Silang Pendapat tentang Regulasi Waralaba Makanan dan Minuman
Berita

Silang Pendapat tentang Regulasi Waralaba Makanan dan Minuman

Jumlah 250 gerai dikhawatirkan memudahkan pewaralaba asing masuk.

Oleh:
FNH
Bacaan 2 Menit
Silang Pendapat tentang Regulasi Waralaba Makanan dan Minuman
Hukumonline

Silang pendapat atas Peraturan Menteri Perdagangan (Permendag) No. 07/M-DAG/PER/2/2013 tentang Pengembangan Kemitraan dalam Waralaba untuk Jenis Usaha Makanan dan Minuman masih terus terjadi. Permendag ini membatasi jumlah gerai milik pribadi 250 unit.

Pengamat hukum persaingan, Andi Fahmi Lubis, termasuk yang melayangkan kritik. Menurut dia, penentuan jumlah 250 outlet itu justru membuka peluang masuknya pewaralaba asing. Ia balik menuding regulasi itu tidak sesuai dengan semangat yang ada dalam aturan waralaba ritel.

Wakil Ketua Komisi VI DPR, Aria Bima, pun mempertanyakan kebijakan Kemendag tersebut. Menurut politisi PDI Perjuangan ini, pembatasan kepemilikan waralaba restoran makanan dan minuman sebanyak 250 terlalu besar dan dapat menimbulkan monopoli pasar. Apalagi, Permendag tersebut juga mengharuskan mekanisme penyertaan modal atau kerjasama. Kekhawatiran Aria Bima sepaham dengan Andi Fahmi Lubis, beleid san Menteri membuka celah kepada pihak asing.

Namun kekhawatiran Fahmi dan Ari Bima ditepis pemerintah. Kepala Sub Direktorat Masyarakat Ekonomi ASEAN II Direktorat Jenderal Kerjasama Perdagangan Internasional Kementerian Perdagangan Darsem Lumban Gaol mengatakan regulasi itu dibuat justru demi mendorong Usaha Kecil Menengah (UKM). UKM akan berada pada posisi yang cukup berbahaya jika tak segera diatur waralaba makanan dan minuman. "Permendag tersebut sebagai langkah Kemendag untuk menyelamatkan UKM dalam pasar tunggal ASEAN 2015 nanti," kata Darsem.

Menurut Darsem, melalui kebijakan waralaba tersebut, pemerintah berusaha agar waralaba nasional tetap eksis ditengah membanjirnya produk luar. Lagipula, lanjutnya, pemerintah dapat mempromosikan produk lokal dengan menetapkan kewajiban penggunaan bahan baku, peralatan yang digunakan maupun barang yang dijual.
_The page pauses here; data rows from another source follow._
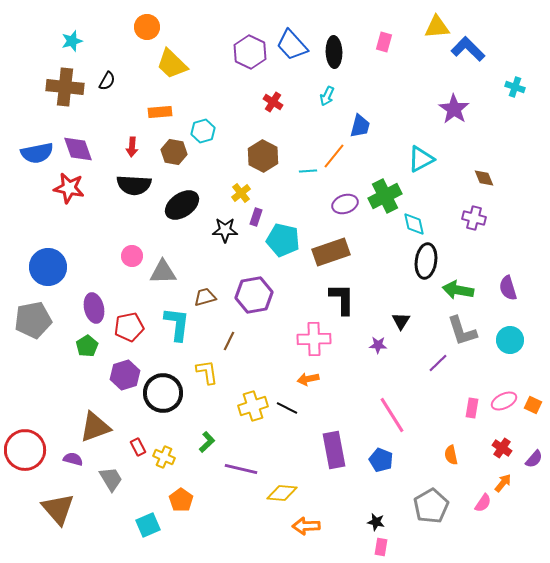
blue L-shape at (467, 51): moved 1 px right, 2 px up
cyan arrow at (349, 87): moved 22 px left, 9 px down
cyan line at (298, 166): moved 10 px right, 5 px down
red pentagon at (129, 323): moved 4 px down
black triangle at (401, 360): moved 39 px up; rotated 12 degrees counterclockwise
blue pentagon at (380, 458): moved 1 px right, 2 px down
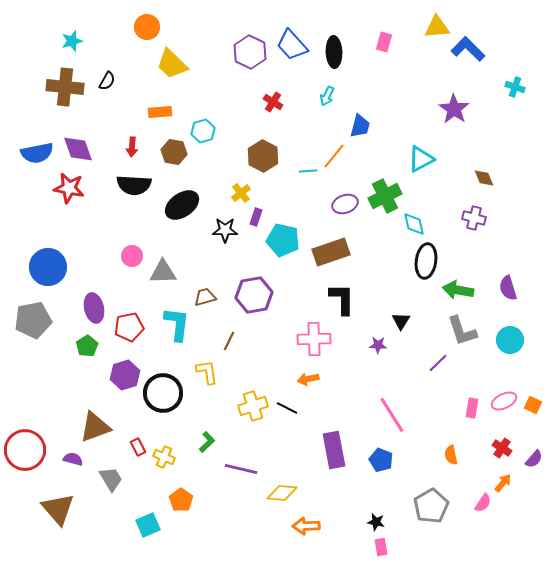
pink rectangle at (381, 547): rotated 18 degrees counterclockwise
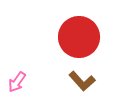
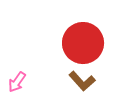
red circle: moved 4 px right, 6 px down
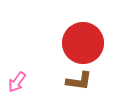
brown L-shape: moved 3 px left; rotated 40 degrees counterclockwise
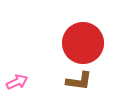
pink arrow: rotated 150 degrees counterclockwise
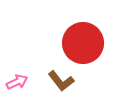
brown L-shape: moved 18 px left; rotated 44 degrees clockwise
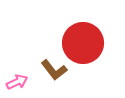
brown L-shape: moved 7 px left, 11 px up
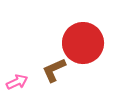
brown L-shape: rotated 104 degrees clockwise
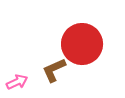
red circle: moved 1 px left, 1 px down
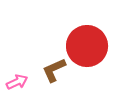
red circle: moved 5 px right, 2 px down
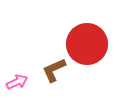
red circle: moved 2 px up
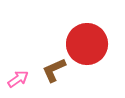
pink arrow: moved 1 px right, 3 px up; rotated 10 degrees counterclockwise
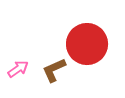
pink arrow: moved 10 px up
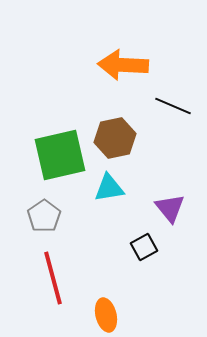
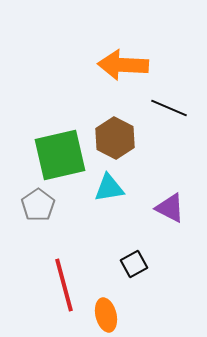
black line: moved 4 px left, 2 px down
brown hexagon: rotated 21 degrees counterclockwise
purple triangle: rotated 24 degrees counterclockwise
gray pentagon: moved 6 px left, 11 px up
black square: moved 10 px left, 17 px down
red line: moved 11 px right, 7 px down
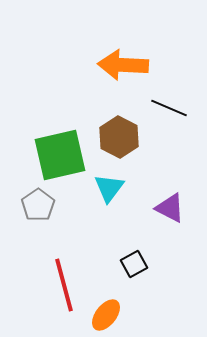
brown hexagon: moved 4 px right, 1 px up
cyan triangle: rotated 44 degrees counterclockwise
orange ellipse: rotated 52 degrees clockwise
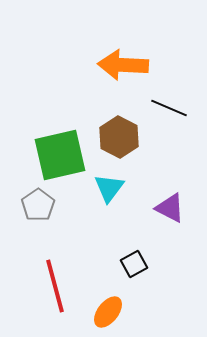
red line: moved 9 px left, 1 px down
orange ellipse: moved 2 px right, 3 px up
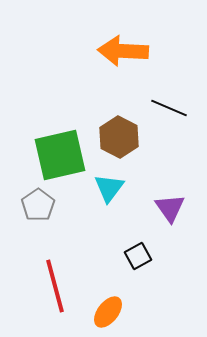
orange arrow: moved 14 px up
purple triangle: rotated 28 degrees clockwise
black square: moved 4 px right, 8 px up
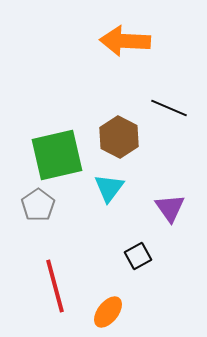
orange arrow: moved 2 px right, 10 px up
green square: moved 3 px left
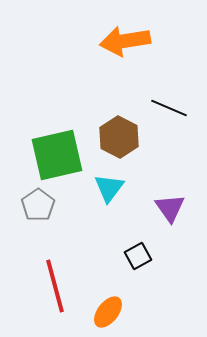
orange arrow: rotated 12 degrees counterclockwise
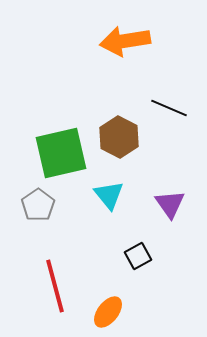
green square: moved 4 px right, 2 px up
cyan triangle: moved 7 px down; rotated 16 degrees counterclockwise
purple triangle: moved 4 px up
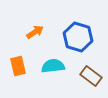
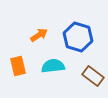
orange arrow: moved 4 px right, 3 px down
brown rectangle: moved 2 px right
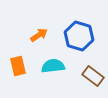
blue hexagon: moved 1 px right, 1 px up
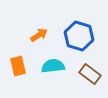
brown rectangle: moved 3 px left, 2 px up
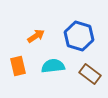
orange arrow: moved 3 px left, 1 px down
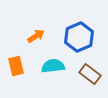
blue hexagon: moved 1 px down; rotated 20 degrees clockwise
orange rectangle: moved 2 px left
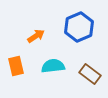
blue hexagon: moved 10 px up
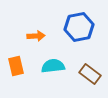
blue hexagon: rotated 12 degrees clockwise
orange arrow: rotated 30 degrees clockwise
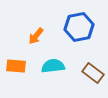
orange arrow: rotated 132 degrees clockwise
orange rectangle: rotated 72 degrees counterclockwise
brown rectangle: moved 3 px right, 1 px up
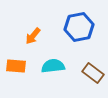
orange arrow: moved 3 px left
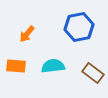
orange arrow: moved 6 px left, 2 px up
Berkaitan dengan Permendag tersebut, Dirjen Industri Kecil dan Menengah Kementerian Perindustrian Euis Saedah juga khawatir waralaba lokal akan tergeser jika tak ada pembataan waralaba asing. Keberlangsungan waralaba nasional tak lepas dari perilaku konsumen yang cenderung membeli produk luar negeri. Jika pasar tunggal ASEAN mulai berjalan, dipastikan produk waralaba luar negeri akan laku keras.

"Soal waralaba, terus terang kita membicarakan style. Konsumen domestik terutama kelas menengah ke atas suka barang impor karena gaya. Begitu mereka masuk pada 2015 nanti, dipastikan pembelinya banyak," katanya.

Euis meminta pemerintah daerah menjadi garda terdepan yang melindungi waralaba nasional. Caranya antara lain menerbitkan regulasi yang melindungi waralaba lokal. Pemda harus mengeluarkan Perda yang mendukung waralaba dalam negeri. Misalnya,  dalam setiap sepuluh outlet waralaba nasional, punya luar boleh ada satu. Jadi jangan sampai bebas seperti sekarang," pungkasnya.